■ TASK PROMPT
Each record that comes next should be output exactly; pictures do not belong in the copy.

──────────────────────────────

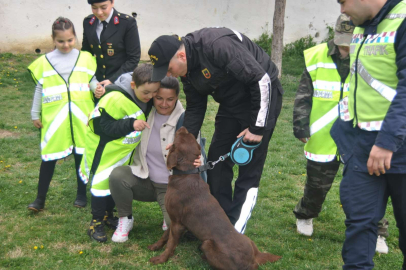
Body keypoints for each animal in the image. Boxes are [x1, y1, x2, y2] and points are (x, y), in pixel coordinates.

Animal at [149, 127, 282, 268]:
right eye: (188, 135)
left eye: (180, 136)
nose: (183, 127)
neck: (186, 174)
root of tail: (254, 259)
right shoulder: (174, 219)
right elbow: (165, 235)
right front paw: (155, 246)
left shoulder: (178, 223)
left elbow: (170, 243)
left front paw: (160, 259)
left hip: (207, 244)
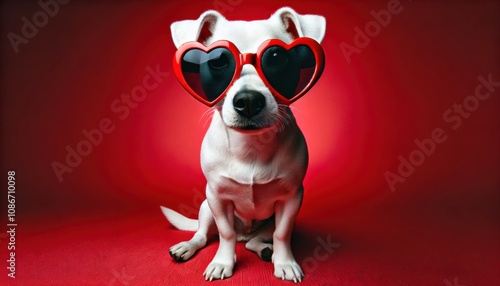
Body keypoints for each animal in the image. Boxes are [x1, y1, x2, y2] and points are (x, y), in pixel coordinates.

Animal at [160, 6, 324, 282]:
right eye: (218, 62)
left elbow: (282, 234)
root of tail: (244, 233)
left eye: (277, 58)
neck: (251, 145)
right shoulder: (216, 197)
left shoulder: (292, 199)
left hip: (267, 222)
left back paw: (266, 250)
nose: (248, 100)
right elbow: (225, 233)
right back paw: (187, 247)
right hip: (205, 208)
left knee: (255, 241)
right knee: (204, 235)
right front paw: (222, 262)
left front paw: (285, 262)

──────────────────────────────

■ YOUR RESPONSE
Body keypoints for each animal in the image. Boxes are [x1, y1, x2, y2] and points are (x, y), in pixel coordinates.

Animal at [149, 127, 282, 268]:
right eye: (188, 135)
left eye: (180, 136)
nose: (183, 127)
neck: (186, 174)
root of tail: (254, 259)
right shoulder: (174, 219)
right elbow: (165, 235)
right front paw: (155, 246)
left shoulder: (178, 223)
left elbow: (170, 243)
left front paw: (160, 259)
left hip: (207, 244)
Body keypoints for each animal in the image. Boxes are [x1, y1, x2, y2] and points are (x, y), in pixel coordinates.

Animal at [160, 6, 324, 282]:
right eye: (218, 62)
left elbow: (282, 234)
root of tail: (244, 233)
left eye: (277, 58)
neck: (251, 145)
right shoulder: (216, 197)
left shoulder: (292, 199)
left hip: (267, 222)
left back paw: (266, 250)
nose: (248, 100)
right elbow: (225, 233)
right back paw: (187, 247)
right hip: (205, 208)
left knee: (255, 241)
right knee: (204, 235)
right front paw: (222, 262)
left front paw: (285, 262)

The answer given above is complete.